If you answered "Yes" to any of these questions, you might be speaking with an individual contributor. They're usually not as comfortable talking on the phone as managers or decision-makers, they need a lot of internal approval, and they aren't privy to important budgetary information or company-wide priorities.
It's important to gain the gatekeeper's trust and learn as much as you can from them, but then you need to move on and build relationships with the people in the company who can actually choose your product or service.
"Have you ever purchased this type of product or service before?" "Who will be in charge of this buying process?" "Who else should we bring on board for this conversation?"
Handling Objections Will Help You Sell Better
Objections are an inevitable part of sales. Some are legitimate reasons to disqualify the prospect, while others are simply an attempt to brush you off. But as long as you're familiar with common objections and equipped to answer them, you'll be able to distinguish between prospects who have the potential to be good customers and prospects with whom you need to part ways — empowering you to become a more efficient salesperson.

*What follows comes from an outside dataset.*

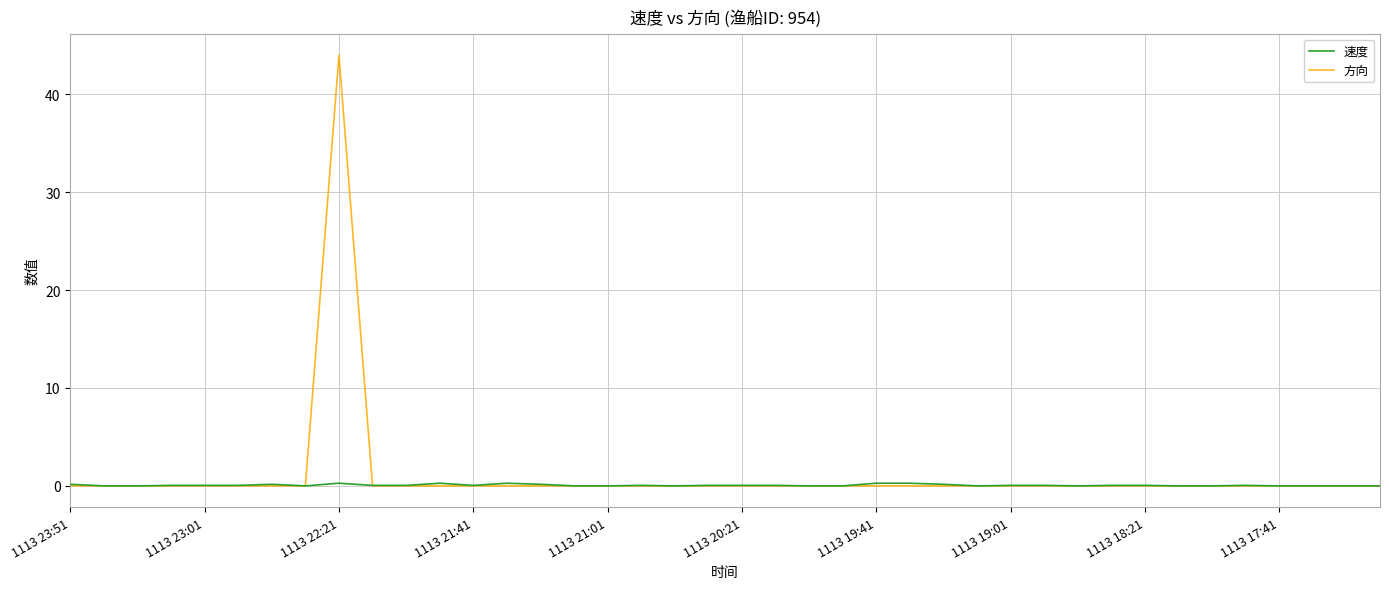

List the series in order of their peak value, lowest first.

速度, 方向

When an Objection Means No
Prospects don't often give you a chance to explain the value that you can provide. They are too busy and have too little faith in the hordes of SDRs and sales reps that contact them on a daily basis.
Unfortunately, they have learned through experience that these knee-jerk objections are the best defenses against people who unintentionally waste their time. This means as a salesperson, you have to be more assertive and persistent.
That said, at a certain point, no means no. The responses to the common objections above give you a way to pierce through the reactionary objections prospects give without thinking. But if you’ve said your piece and the prospect still objects, let it go.
Nobody is going to buy against their will. Get as clear as you can on the objection and try to determine what your prospect is really concerned about, but don't push past the prospect's point of comfort. Rule of thumb: if the prospect says an objection twice, it's real. No means no.
As I said, objection handling is frustrating but virtually unavoidable in sales. But if you know how to get to the root of your prospects' issues, lead with empathy, understand where most objections come from, and read these kinds of interactions appropriately, you'll be in a good position to handle these issues as they arise.
Overcoming Objections Can Become Your Best Sales Skill
As a sales professional, you'll hear no a lot more than you hear yes. But that can be where the fun is. Every no is a step toward learning more about your prospect and helping them solve problems with the product or service you're offering.
Objection handling helps you learn how to get to the root of your prospects' issues. With a little assist, you can lead with empathy and understand where most objections are coming from. If you read these interactions right, you'll be in a good position to handle any objection that comes up.